Marion Kanemoto grew up in Seattle, Washington. The outbreak of WWII and the signing of Executive Order 9066 brought Marion and her family's comfortable life to an end. Marion witnessed her father's removal from their home by the FBI. Eventually, the fatherless Tsutakawa family was transported and confined in the Minidoka internment camp in Idaho. While confined, the family came to a fateful decision that, with one son already in Japan and their money and family business gone, they should repatriate to Japan.
Once in Japan, there was no denying that life in war torn Japan was not going to be easy. Through determination and Marion's continuing sense that she was an American heart and soul, she was able to return to the United States. Marion graduated from nursing school and spent her career working as a dedicated school nurse. She married Jim Kanemoto. Together Jim and Marion had four children, all of whom have university degrees.
Marion Kanemoto Interview
00:00 Introduction
00:18 - Clip 1: Marion describes the thoroughness of the FBI "sweep" of their Seattle home. At age 14, she watched the men searching everywhere, including cutting into the sofa to check for hidden items and confiscating pictures and then ripping them up, of lumber yard, and the shipyard. She also watched as they took her father away, giving no reasons.
03:56 - Clip 2: Her father was sent to the federal prison in Missoula. From there, he was sent to New Mexico. Some of the letters her family received from her father were blacked out or cut apart, with only a few words were left.
06:15 - Clip 3: She explains, that in a way, she became the head of the household. She had to sell her piano - for $15 - and push it up the street. Piece by piece, they sold their belongings - for a minimal price. Those were very chaotic times.
07:49 - Clip 4: Her family was trapped in many ways! She explains the fine print of the "Alien Property Custodian," a government office charged with confiscating and even selling the property of suspected enemies. The government took everything that was owned by her father's business - and even took the insurance policies he had purchased for her brother's and her education.
09:01 - Clip 5: Describes the train trip to Minidoka. The MP's told them to pull down the shades on the train. Coming from Seattle, green and beautiful, to and Idaho, dry, flat, and barren, it was quite a contrast.This was a very unwelcome place. Yet were "all in the same boat".

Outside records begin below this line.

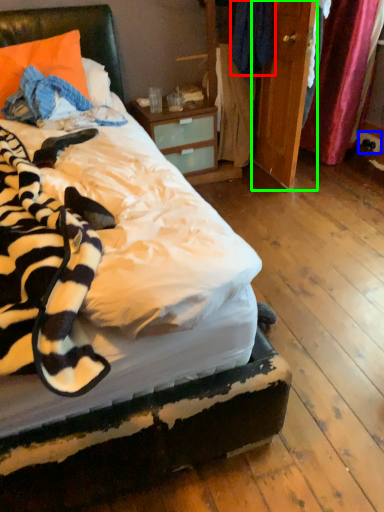
Question: Estimate the real-world distances between objects in this image. Which object is farther from clothing (highlighted by a red box), power outlet (highlighted by a blue box) or armoire (highlighted by a green box)?

Choices:
 (A) power outlet
 (B) armoire

Answer: (A)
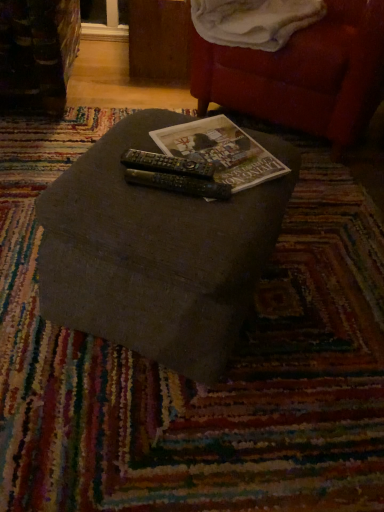
Identify the location of free space in front of black plastic remote at center, acting as the second remote starting from the back. This screenshot has height=512, width=384. (177, 218).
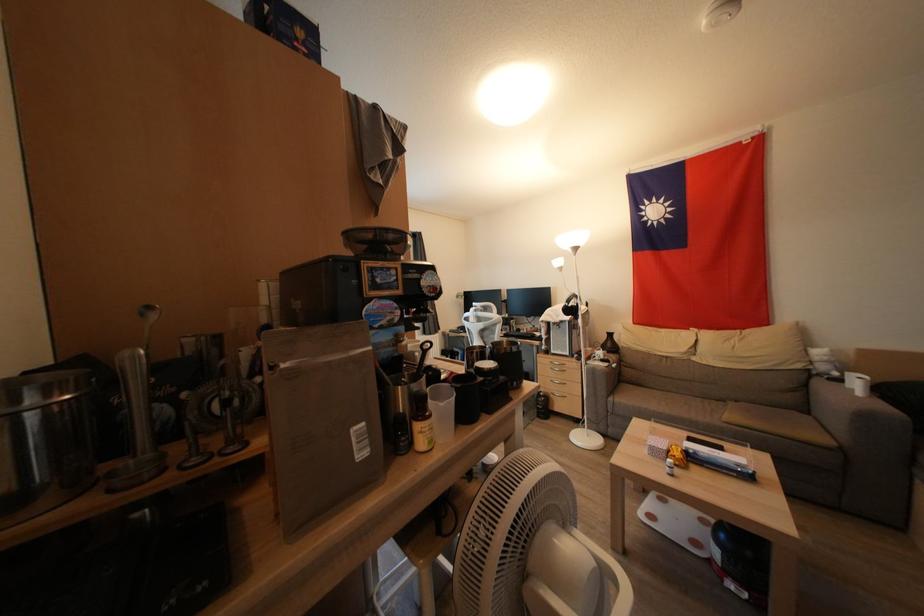
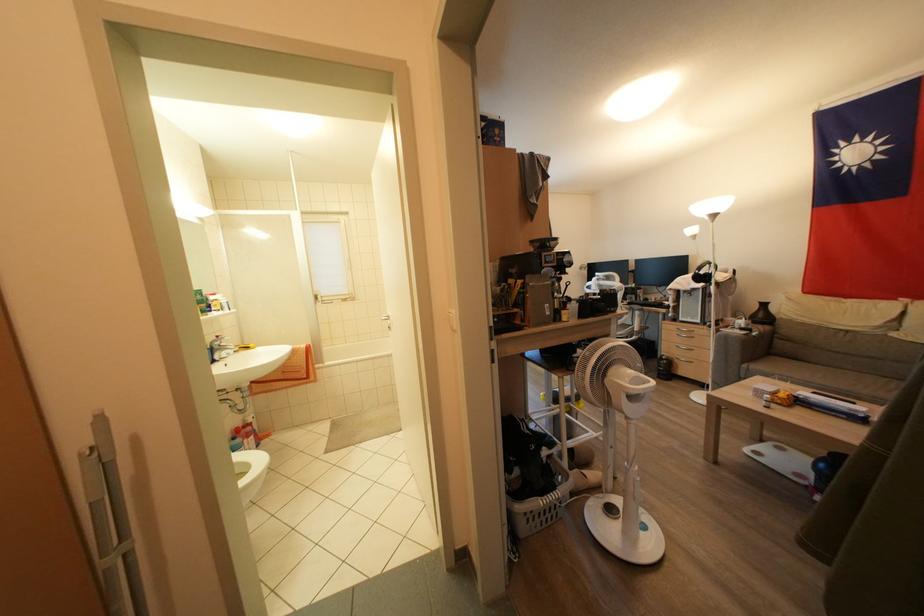
Where in the second image is the point corresponding to point (554, 310) from the first image?

(689, 278)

10:39 - Clip 6: Recalls the family meeting in which they discussed the lack of captured soldiers to exchange for U.S. prisoners of war. The government was putting a lot of pressure on Japanese people to trade to volunteer for the trade. Her father suggested they go back to Japan. He was worried about the older brother who was in school in Japan, and who was old enough to join the Japanese army. Her father didn't want him to become a Kamikaze pilot. So it was decided they all had to accompany their parents back to Japan.
13:45 - Clip 7: They were sent to New Jersey and departed from their on a cruise ship. The accommodations were quite nice.
15:13 - Clip 8: Describes the exchange process when the cruise shipped arrived in India. She immediately noted the differences between the American ship and the Japanese ship ("very crude, rustic"). From the accommodations to the worm-infested food, they knew this was an indication that conditions were bad in Japan.
19:11 - Clip 9: In Japan, Marion was sent to an all girls school. Some students befriended her; some did not. "Inside my heart, I felt American." Material resources were gone, people selling wedding rings for the metal. She got very sick with pleurisy and her mother bought an egg on the black market, and begged for Marion to tell her how she wanted the egg cooked. "A mother's love."
21:00 - Clip 10: Describes how she worked for the US government and how she received her passport back to the United States.
24:20 - Clip 11: Talks about the Asian Law Caucus, which assisted her with the application to apply for redress, and how she and her son wrote the letters and won their case.
First-Hand Accounts of the Internment Experience
It is our hope that these stories will build on the work and legacy of the late Mary Tsukamoto, who devoted her life to promoting social justice for all, regardless of race, creed, or ethnicity.